O ministro das Relações Exteriores da Venezuela acusou hoje os EUA de "retaliação" ao expulsar três diplomatas venezuelanos de Washington, no mesmo dia em que o Governo norte-americano pediu mais "seriedade" a Caracas para restabelecer as relações bilaterais.




"É uma represália a uma justa expulsão", disse Elías Jaua.
Segundo o chefe da diplomacia de Caracas, "não se pode falar de reciprocidade" porque os diplomatas venezuelanos não estavam "a estimular" jovens contra o Governo norte-americano, nem a fazer contatos com grupos violentos, nem a promover, financiar ou alentar politicamente a que estejam numa atitude de desobediência.
A expulsão tem lugar no mesmo dia em que o Governo venezuelano anunciou que designará Maximilian Arveláez (ex-embaixador venezuelano no Brasil) como novo representante nos EUA, com "uma mensagem clara" do Presidente Nicolás Maduro de restabelecer as "relações diplomáticas de entendimento franco, sincero e honesto".
Entretanto a porta-voz do Departamento de Estado, Jen Psaki, disse hoje, durante uma conferência de imprensa, que os EUA querem ver mais "seriedade" e "passos positivos" de parte da Venezuelana antes de proceder a uma troca de embaixadores.
"Desde há tempos que indicamos que estamos preparados para desenvolver uma relação mais construtiva, mas a Venezuela tem que mostrar mais seriedade [no diálogo com os EUA] para que isso ocorra. Estamos abertos a uma relação positiva, mas temos que ver mais passos positivos de parte da Venezuela", disse.

__DADOS FORNECIDOS__
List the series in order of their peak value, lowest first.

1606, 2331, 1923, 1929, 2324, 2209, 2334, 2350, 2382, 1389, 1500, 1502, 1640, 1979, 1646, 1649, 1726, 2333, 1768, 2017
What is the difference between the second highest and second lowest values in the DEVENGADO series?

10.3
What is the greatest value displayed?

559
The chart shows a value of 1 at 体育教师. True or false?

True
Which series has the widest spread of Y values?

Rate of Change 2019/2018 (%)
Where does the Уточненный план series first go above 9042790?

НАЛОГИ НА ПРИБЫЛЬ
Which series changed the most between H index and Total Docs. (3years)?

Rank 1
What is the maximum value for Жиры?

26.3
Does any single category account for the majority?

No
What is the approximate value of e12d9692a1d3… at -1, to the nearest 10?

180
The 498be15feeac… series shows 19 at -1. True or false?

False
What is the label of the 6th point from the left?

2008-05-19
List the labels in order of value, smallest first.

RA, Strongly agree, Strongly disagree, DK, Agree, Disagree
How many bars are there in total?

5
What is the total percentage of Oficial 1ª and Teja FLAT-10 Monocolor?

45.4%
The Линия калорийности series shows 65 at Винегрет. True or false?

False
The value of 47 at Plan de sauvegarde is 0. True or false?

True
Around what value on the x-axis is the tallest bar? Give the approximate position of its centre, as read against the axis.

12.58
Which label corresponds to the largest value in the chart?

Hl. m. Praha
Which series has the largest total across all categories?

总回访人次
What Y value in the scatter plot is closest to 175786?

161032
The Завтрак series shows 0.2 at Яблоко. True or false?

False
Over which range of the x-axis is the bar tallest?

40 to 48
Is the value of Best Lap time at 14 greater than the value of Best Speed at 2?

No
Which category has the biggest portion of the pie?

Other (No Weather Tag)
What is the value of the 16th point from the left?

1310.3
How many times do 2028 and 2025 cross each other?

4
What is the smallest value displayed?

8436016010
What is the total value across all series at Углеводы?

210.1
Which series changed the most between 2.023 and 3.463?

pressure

__EXERCÍCIO__
Devolva, sem mudar nada, o trecho da notícia sobre a expulsão dos diplomatas que começa em "O ministro das" e segue até "as relações bilaterais.". As linhas não têm nada a ver com a notícia.

__RESPOSTA__
O ministro das Relações Exteriores da Venezuela acusou hoje os EUA de "retaliação" ao expulsar três diplomatas venezuelanos de Washington, no mesmo dia em que o Governo norte-americano pediu mais "seriedade" a Caracas para restabelecer as relações bilaterais.